We do have legacy assets, but the good news is we never really borrow a lot of money. Our average leverage historically has been about 36%, which is nothing — that's how people think of equity. And because of that, a lot of our problem positions don't necessarily have active problems because we haven't borrowed any money. That was by design in most cases — we didn't want to borrow because the assets were too distressed or too complicated.
That hasn't slowed up your
fund-raising abilities? No, we recently closed our fourth fund at e880 million, our largest pool of discretionary assets to date. ... About 55% of the assets came from existing investors — in terms of number of investors, the (percentage) would be much higher. A lot of U.S. investors have less capital to deploy or are deploying less capital by choice, so we had (smaller commitments but from) a larger number of investors.

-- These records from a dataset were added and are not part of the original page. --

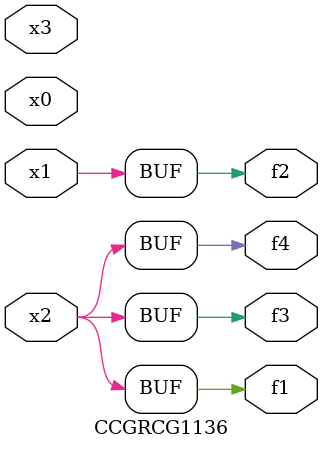
<source format=v>
module CCGRCG1136(
	input x0, x1, x2, x3,
	output f1, f2, f3, f4
);
	assign f1 = x2;
	assign f2 = x1;
	assign f3 = x2;
	assign f4 = x2;
endmodule

</source>
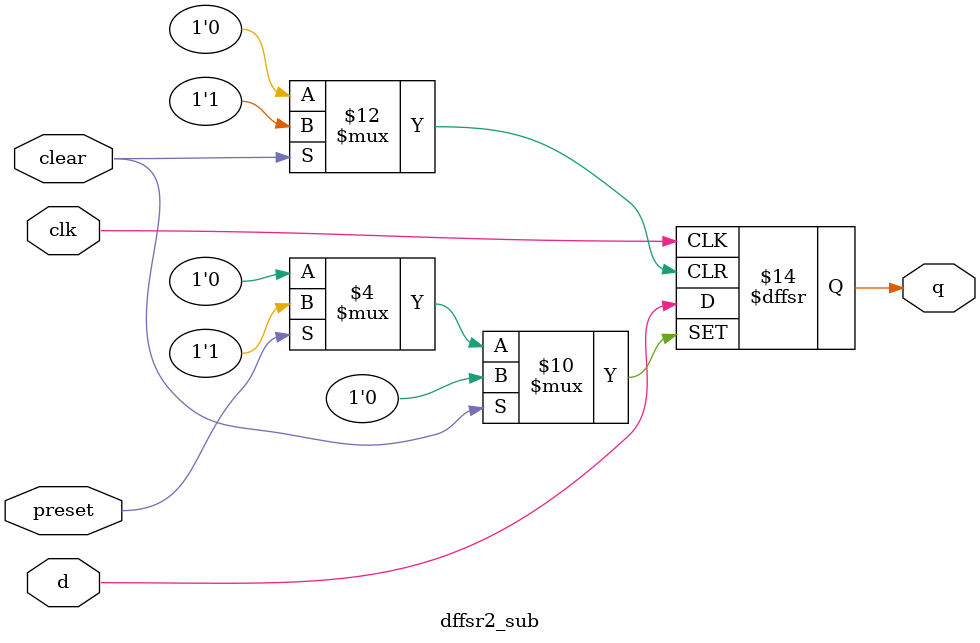
<source format=v>

module dff(clk, d, q);
input clk, d;
output reg q;
always @(posedge clk)
	q <= d;
endmodule

module dffa(clk, arst, d, q);
input clk, arst, d;
output reg q;
always @(posedge clk or posedge arst) begin
	if (arst)
		q <= 1;
	else
		q <= d;
end
endmodule

module dffa1(clk, arst, d, q);
input clk, arst, d;
output reg q;
always @(posedge clk or negedge arst) begin
	if (~arst)
		q <= 0;
	else
		q <= d;
end
endmodule

module dffa2(clk, arst, d, q);
input clk, arst, d;
output reg q;
always @(posedge clk or negedge arst) begin
	if (!arst)
		q <= 0;
	else
		q <= d;
end
endmodule

module dffa3(clk, arst, d, q);
input clk, arst, d;
output reg q;
always @(posedge clk or negedge arst) begin
	if (~(!arst))
		q <= d;
	else
		q <= 1;
end
endmodule

module dffa4(clk, arst1, arst2, arst3, d, q);
input clk, arst1, arst2, arst3, d;
output reg q;
always @(posedge clk, posedge arst1, posedge arst2, negedge arst3) begin
	if (arst1)
		q <= 0;
	else if (arst2)
		q <= 0;
	else if (!arst3)
		q <= 0;
	else
		q <= d;
end
endmodule

// SR-Flip-Flops are on the edge of well defined Verilog constructs in terms of
// simulation-implementation mismatches. The following testcases try to cover the
// part that is defined and avoid the undefined cases.

module dffsr1(clk, arst, d, q);
input clk, arst, d;
output reg q;
always @(posedge clk, posedge arst) begin
	if (arst)
		q <= d^d; // constant expression -- but the frontend optimizer does not know that..
	else
		q <= d;
end
endmodule

module dffsr2(clk, preset, clear, d, q);
input clk, preset, clear, d;
output q;
(* gentb_clock *)
wire clk, preset, clear, d;
dffsr2_sub uut (clk, preset && !clear, !preset && clear, d, q);
endmodule

(* gentb_skip *)
module dffsr2_sub(clk, preset, clear, d, q);
input clk, preset, clear, d;
output reg q;
always @(posedge clk, posedge preset, posedge clear) begin
	if (preset)
		q <= 1;
	else if (clear)
		q <= 0;
	else
		q <= d;
end
endmodule



</source>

It seems the avalanche in European distressed assets hasn't happened yet, is that right? It's happening, but in a different way. Everyone expected the avalanche to be $5 (billion) or $10 billion deals, but what actually happened was (banks unloaded assets) by either letting loans mature and putting the assets into foreclosure or selling down individual positions. So, the (firms) who formed large pools of capital to go buy portfolios haven't really seen much.
In which sectors are you finding opportunities? In the leisure space, we bought a bunch of hotels out of bankruptcy from Von Essen, and we bought a bunch more properties for our (Generator Hostels) business. We also bought 48 gas stations in the U.K. ... and on the credit side, we teamed up with TPG and bought this huge (commercial mortgage-backed security) distressed deal.
Have you added staff in these areas? We continued to beef up our teams (adding about six investment staff) in specialty products, which we believe will be the non-core distressed products that banks are going to sell. Accordingly, we built up our leisure team, our nursing home and health-care teams, credit distressed and construction teams. And we added Mark Collins (as senior partner and chairman of U.K. investment) to give us some gravitas in the U.K. market.
Where do you see the market going from here? We think it will be more of the same for the next two or three years; it may or may not accelerate in the next six to 12 months.